June 13 (Bloomberg) -- Immigration to Germany from southern Europe surged over the past two years as the unemployed from Greece, Portugal, Spain and Italy traveled north to seek work in Europe’s largest economy, a report showed.
Net migration of foreigners into Germany almost doubled to 302,900 in 2011, the Organization for Economic Cooperation and Development said today in its “International Migration Outlook.” In the first three quarters of 2012, inflows were up 38 percent from Italy, 64 percent higher from Greece and almost 50 percent from Spain, the Paris-based OECD said.
“Immigration of citizens of European countries with high unemployment increased considerably,” the OECD said, citing a 90 percent increase in flows from Greece and a 52 percent increase from Spain in 2011, the last full year for which data is available.

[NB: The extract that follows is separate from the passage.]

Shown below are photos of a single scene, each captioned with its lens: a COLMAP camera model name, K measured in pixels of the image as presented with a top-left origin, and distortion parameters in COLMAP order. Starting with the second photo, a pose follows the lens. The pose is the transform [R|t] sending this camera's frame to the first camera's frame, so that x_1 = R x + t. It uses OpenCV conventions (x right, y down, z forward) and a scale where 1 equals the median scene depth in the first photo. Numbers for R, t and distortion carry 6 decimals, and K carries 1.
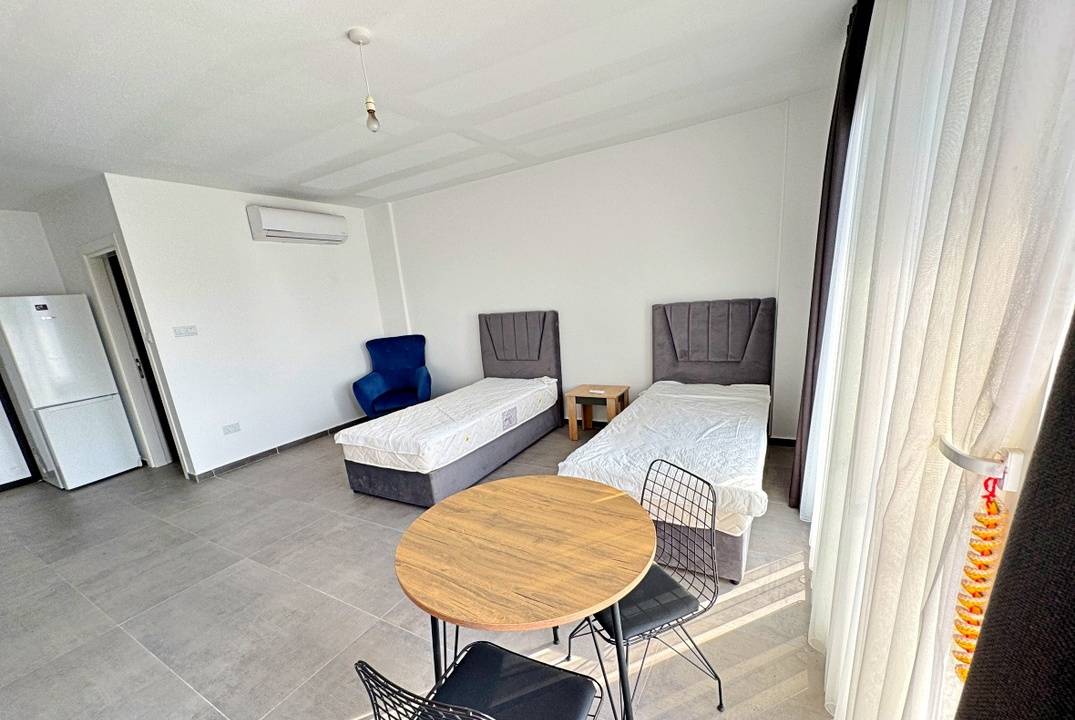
lens RADIAL K [[427.2, 0, 533.8], [0, 427.2, 402.4], [0, 0, 1]] dist [0.001403, 0.000381]
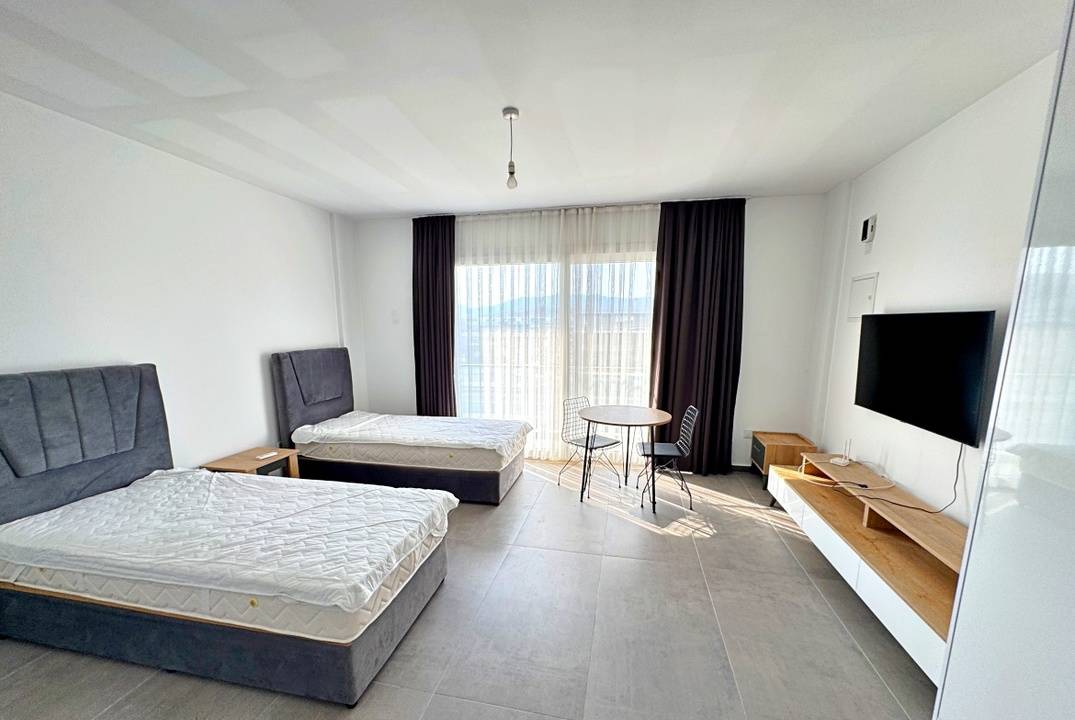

Unemployment has surged across southern Europe since the onset of Europe’s sovereign debt crisis almost four years ago, with the jobless rate reaching 27 percent in Greece and Spain, and 17 percent in Portugal. In Italy, the rate reached a 36-year high of 12 percent in April.
At the same time, Germany, benefiting from a labor-market overhaul carried out a decade ago by then-Chancellor Gerhard Schroeder, has seen its unemployment rate plummet to about 5.4 percent, according to International Labor Organization methodology.
German Chancellor Angela Merkel last month called on Germans to face ‘‘hard truths” in accepting changes to immigration and education policy to keep the nation’s economy competitive even as its native population shrinks.
“It’s high time to start” tackling the generational challenges, Merkel told an audience in Berlin on May 14. Projections that Germany will have 6 million fewer working-age people by 2025 mean that “we can surely do more to be open to immigration,” she said.
Germany has for the past 40 years coupled one of the most competitive economies in Europe with one of the region’s lowest birth rates, leaving fewer workers to support an increasingly aging population.
The OECD said that a German government program to promote occupational mobility is helping to prepare unemployed and skilled workers from other European Union countries to fill vacant jobs in Germany.